From The Washington Post –
We often think the most widespread myth is that the science isn’t real. But according to public opinion polls by the Yale Program on Climate Change Communication, the most prevalent misconception — one that the majority of us have bought into — is that climate change just doesn’t matter to us. While 70 percent of American adults agree that climate change is happening, only 40 percent of those surveyed believe it will harm them personally. Sure, it’ll hurt polar bears, and maybe people who live on low-lying islands in the South Pacific. But the world has warmed by just 1 degree Celsius, or 1.8 degrees Fahrenheit, since 1900. What’s the big deal?
Climate change is a threat multiplier that touches everything, from our health to our economy to our coasts to our infrastructure. It makes heat waves stronger, heavy precipitation events more frequent and hurricanes more intense, and it nearly doubles the area burned by wildfires . It supercharges natural disasters like Hurricane Harvey and the Camp Fire, as those suffering the effects of these events know firsthand. Climate change is no longer a distant issue in space or time: It’s affecting us, today, in the places where we live.
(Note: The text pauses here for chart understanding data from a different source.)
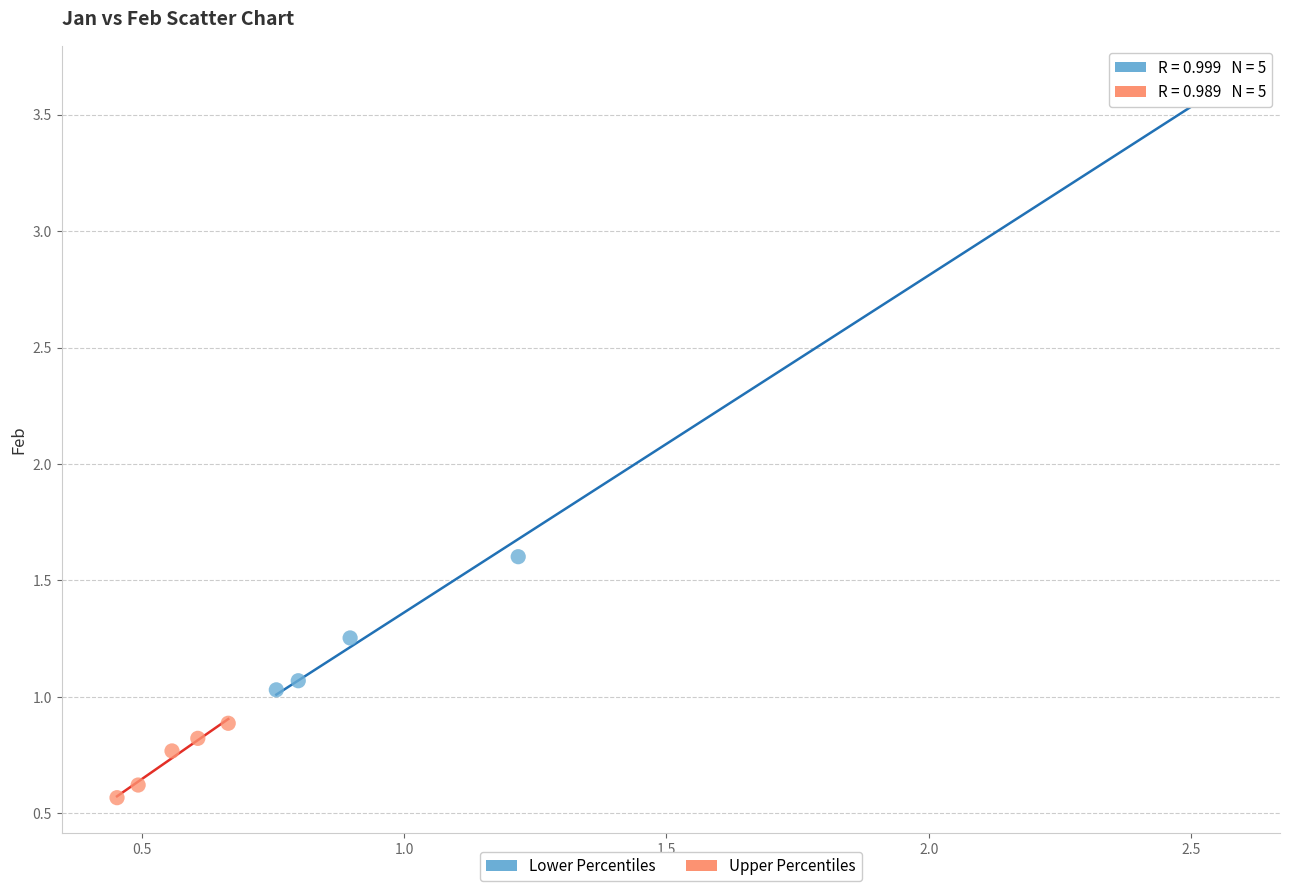

Which series reaches the maximum Y coordinate?

Lower Percentiles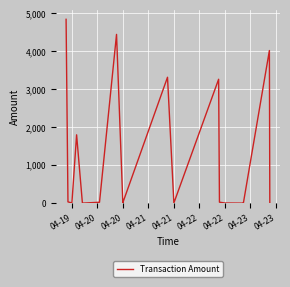

How many points are higher than both their immediate neighbors (excluding endpoints)?

5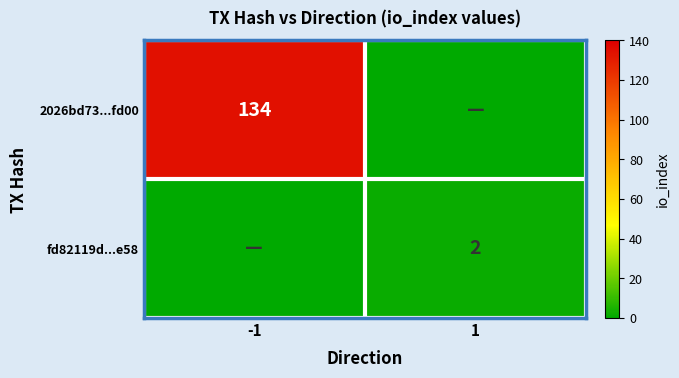

The 2026bd73...fd00 series shows 188 at -1. True or false?

False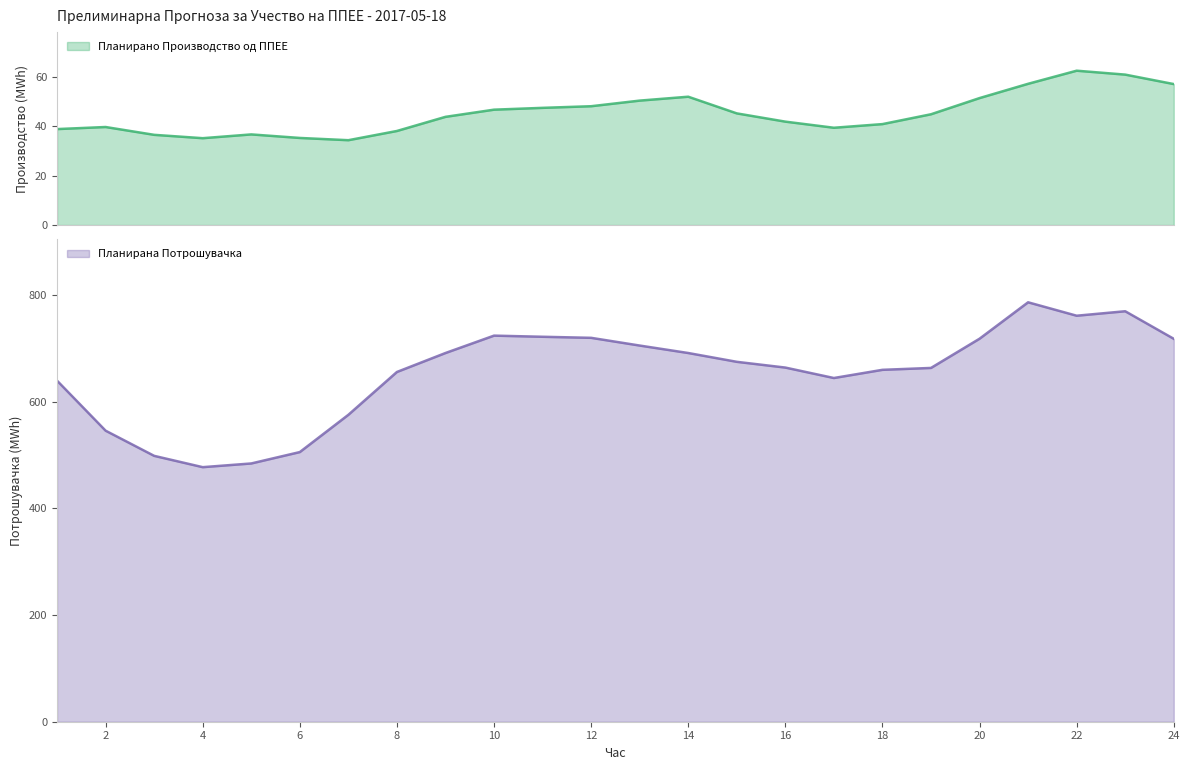

What is the value of the Планирано Производство од ППЕЕ point at the 8th from the left?

38.2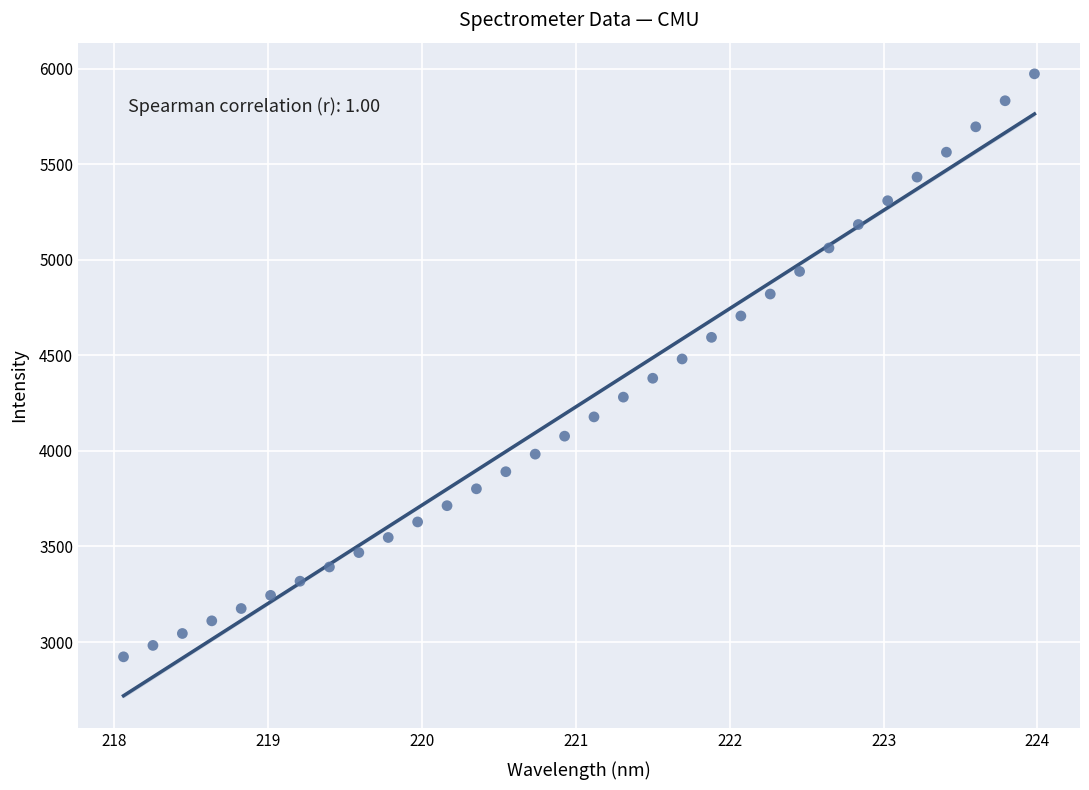

What is the range of X values (max minus min)?

5.9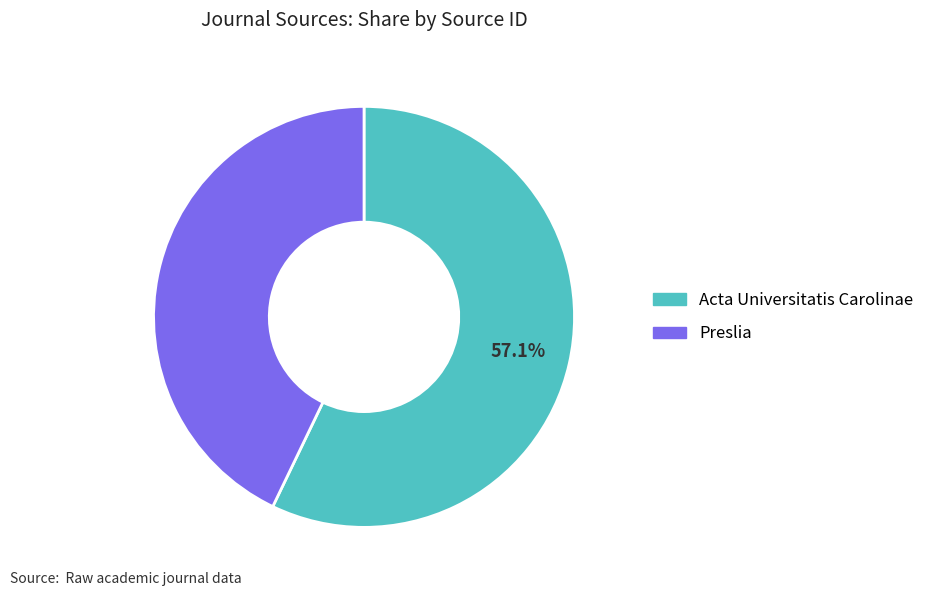

How many slices are in this pie chart?

2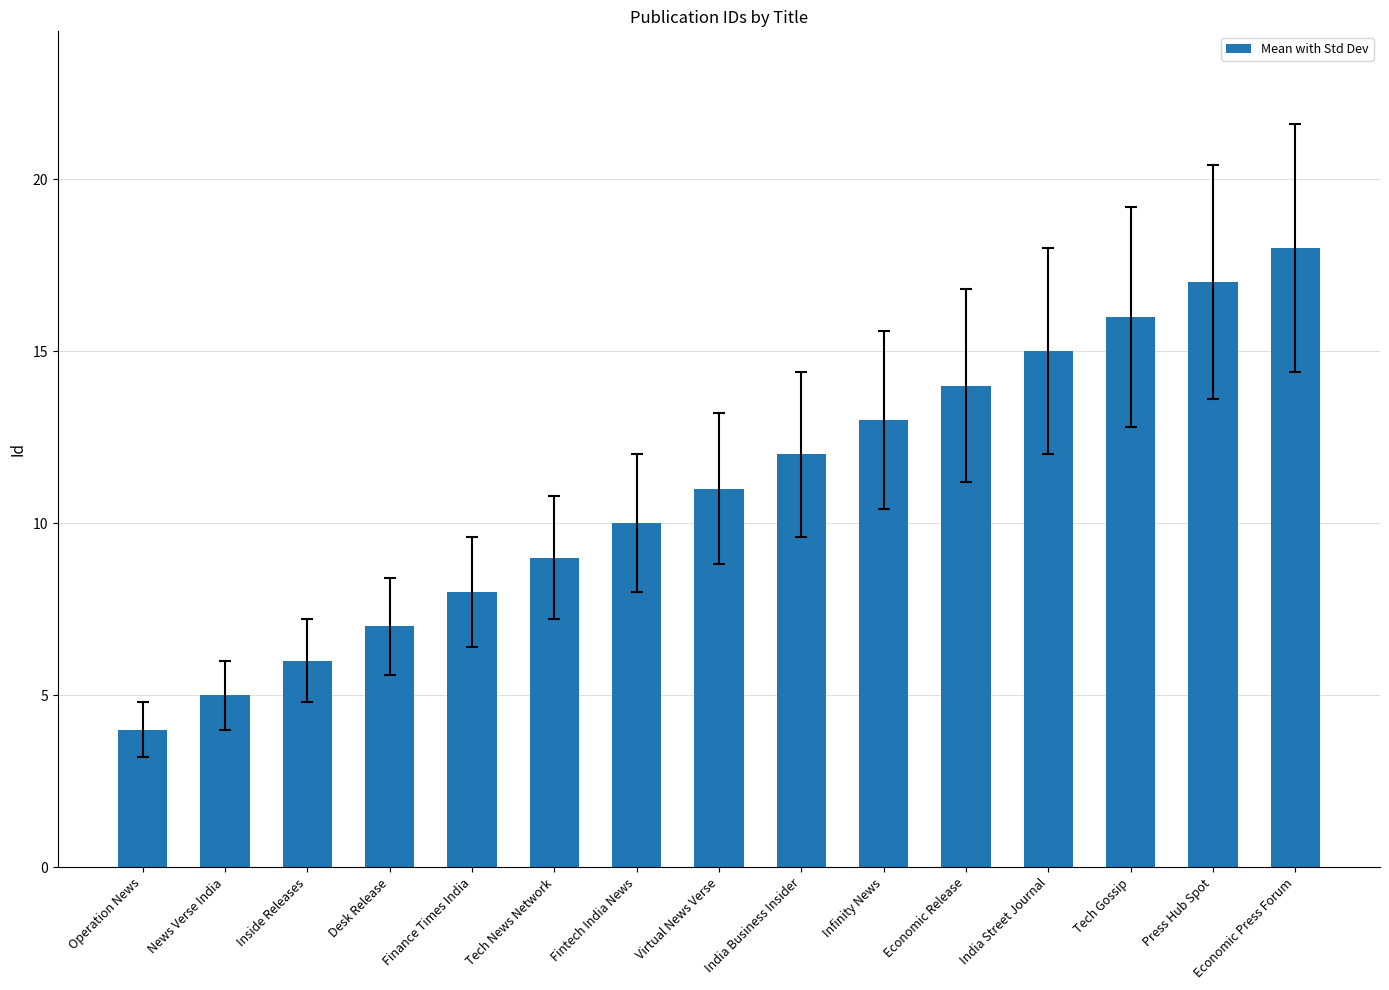

The value at Inside Releases is 3. True or false?

False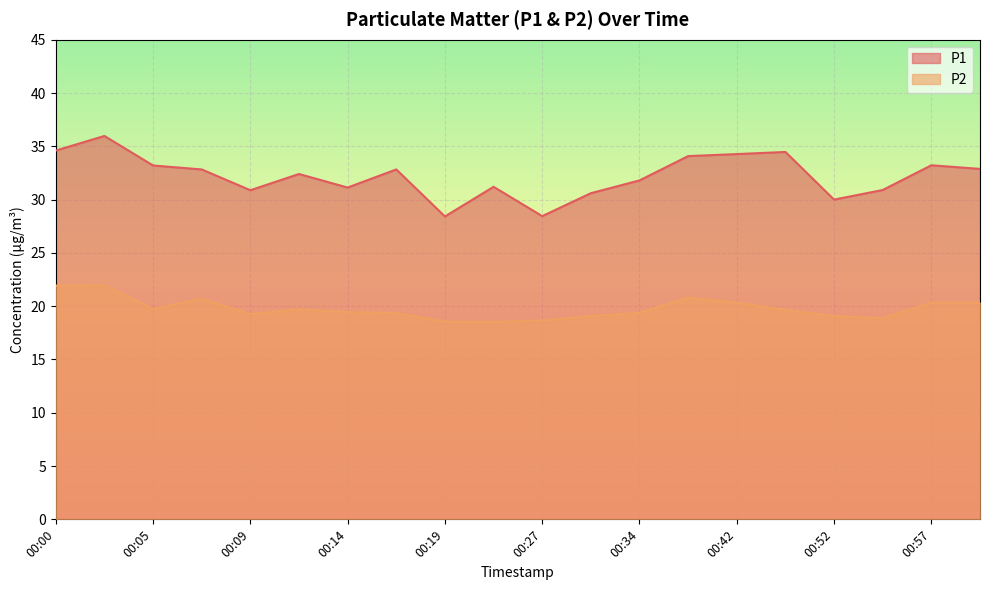

What is the greatest value displayed?

36.0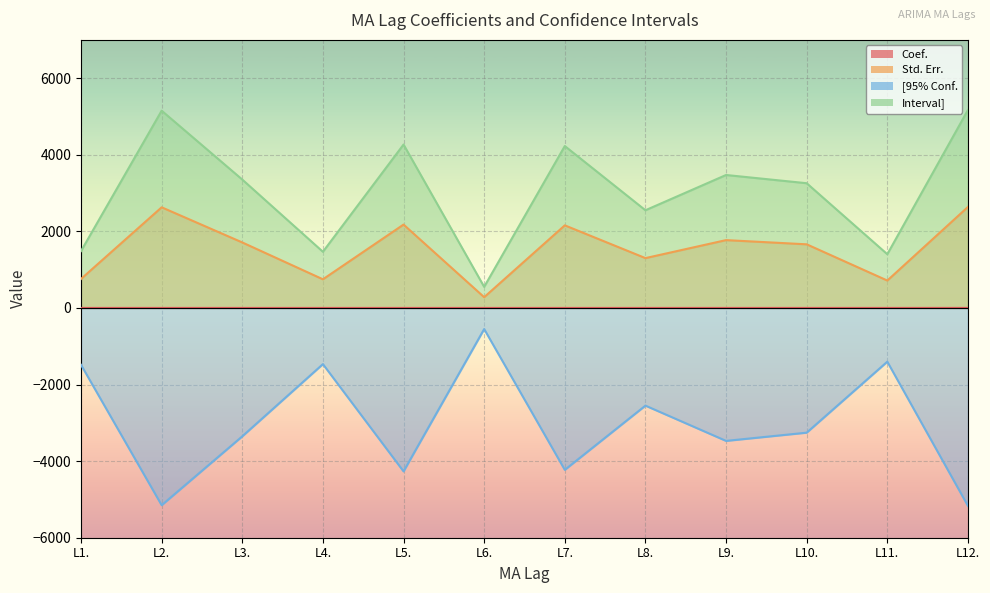

What is the total value across all series at L1.?

758.6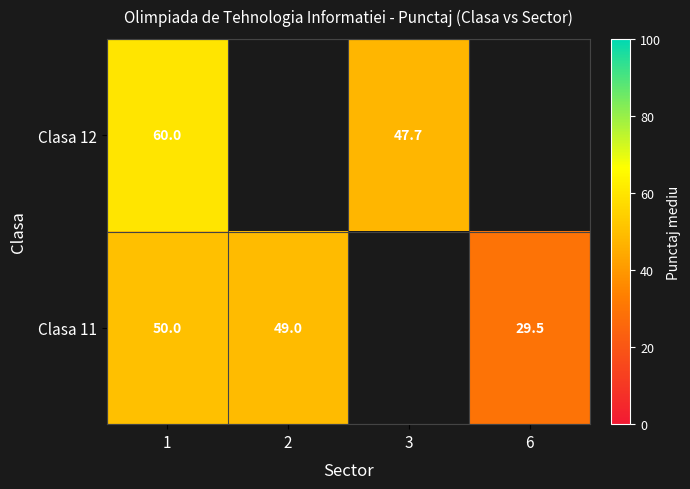

The value of Clasa 12 at 3 is 62.8. True or false?

False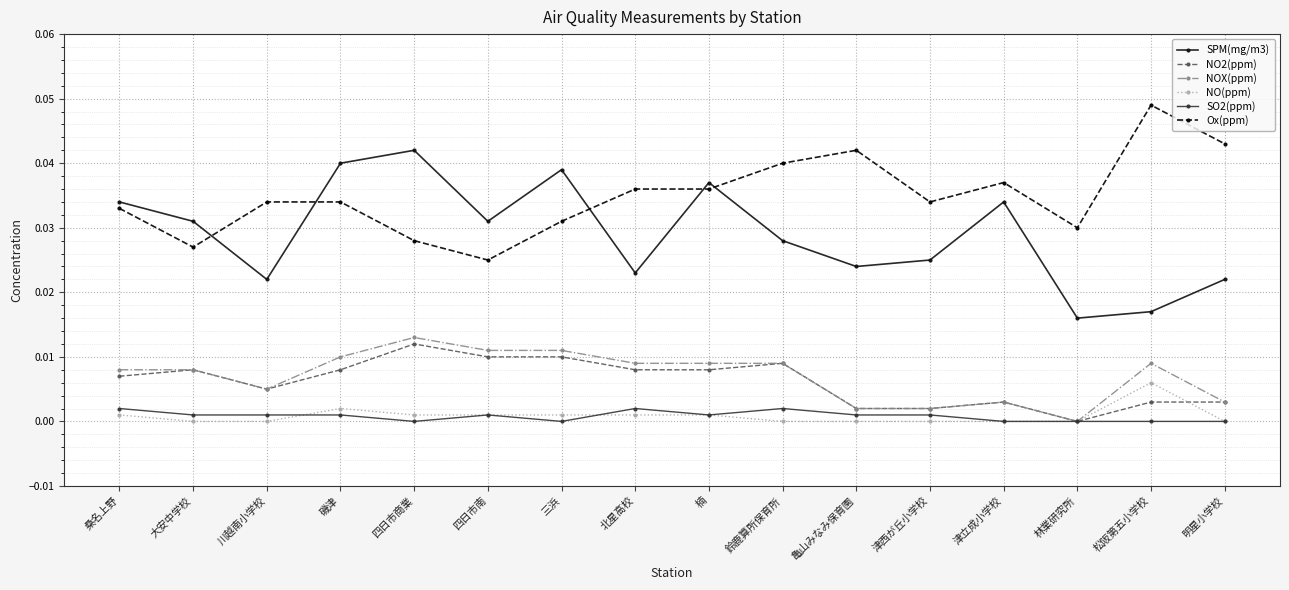

At which label does NO2(ppm) reach its minimum?

林業研究所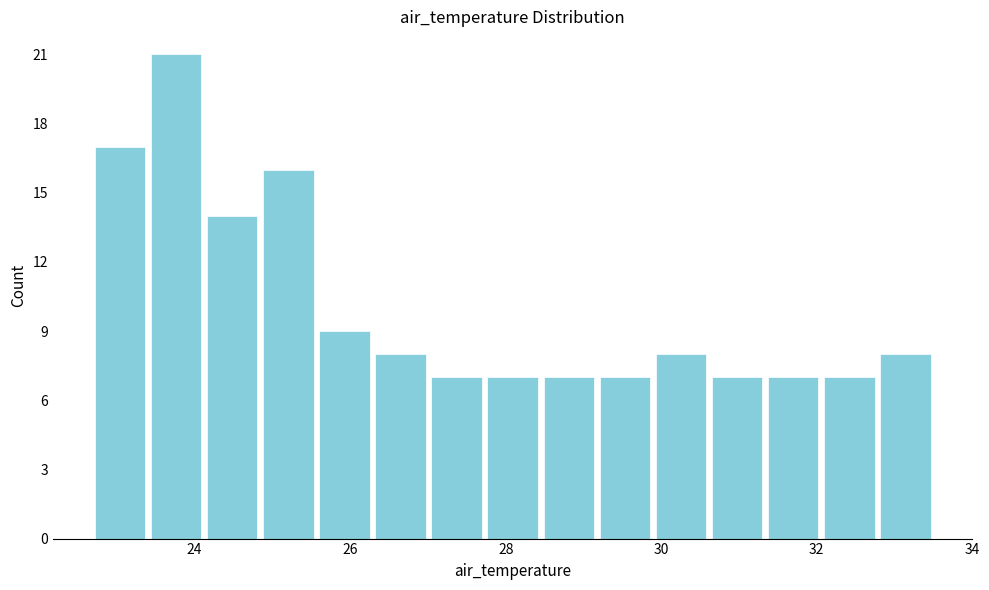

Read against the x-axis, roughly where is the centre of the tallest bar?

23.8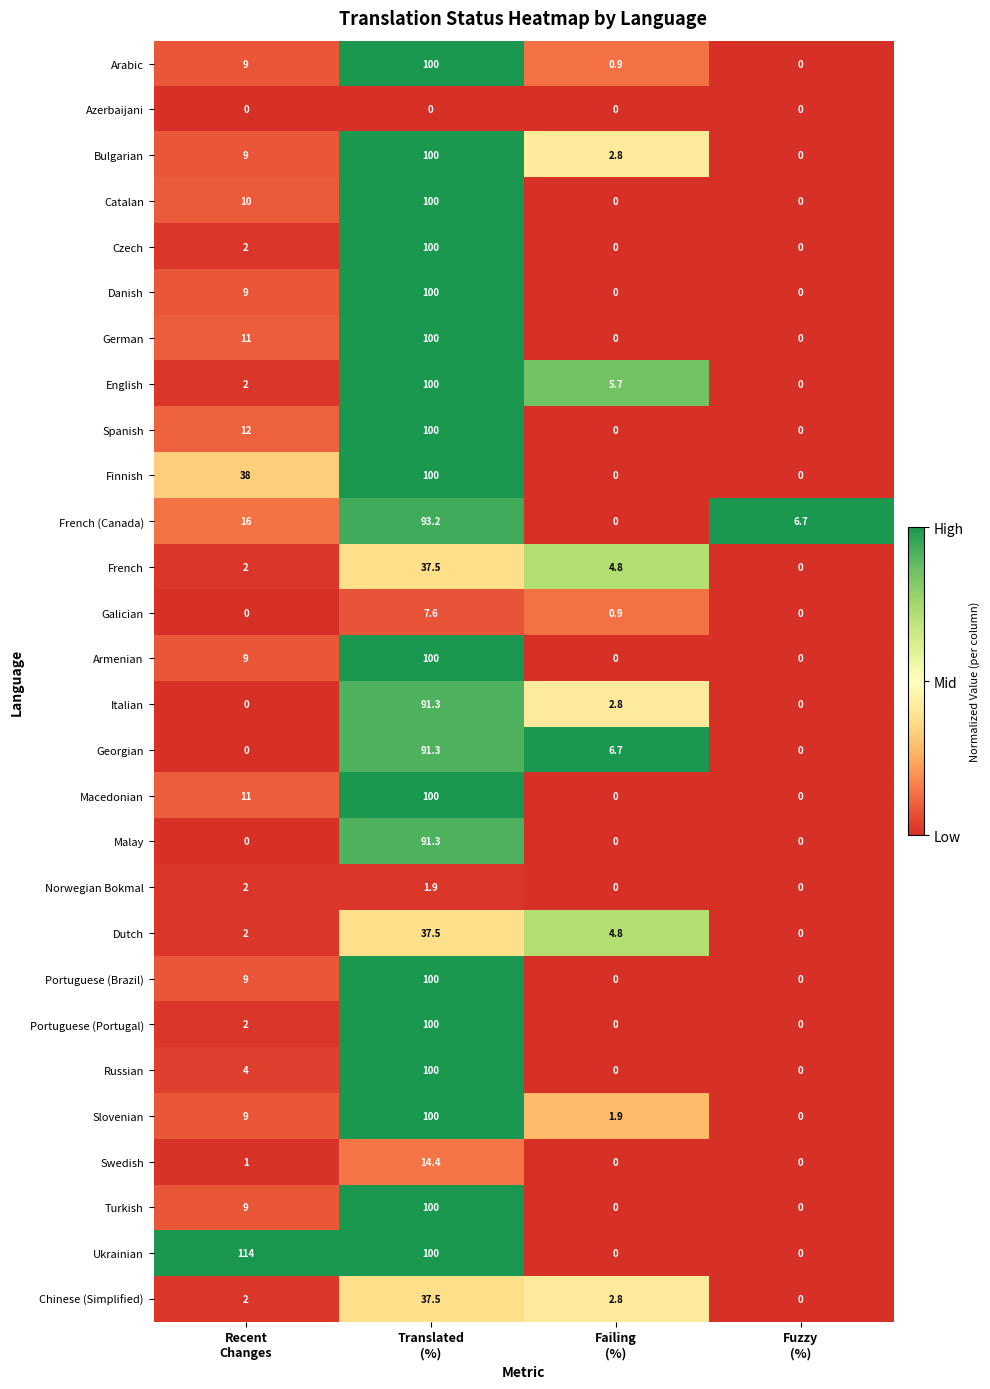

Which series has the largest total across all categories?

Ukrainian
Via the Union of Concerned Scientists –
What’s the link between the growing, young workforce of color and climate change? Given that Latinos, along with other groups of color will continue to become a larger share of our workforce, and are more at risk than others to be seriously affected by the impacts of climate change, it is critical that as a society we invest to make them an economically-secure, healthy, and resilient workforce. The success of the Boomer generation was due in part to the availability of good jobs and access to housing, technology, transportation, and consumer credit, which in turn was made possible by society-wide investments during the postwar economic boom that the country experienced. That was more than 50 years ago, and we live in a much different world today, but history has shown that investing in the workforce that will continue to create much of the wealth for the country is a winning proposition – one that is part of the solution to our climate crisis.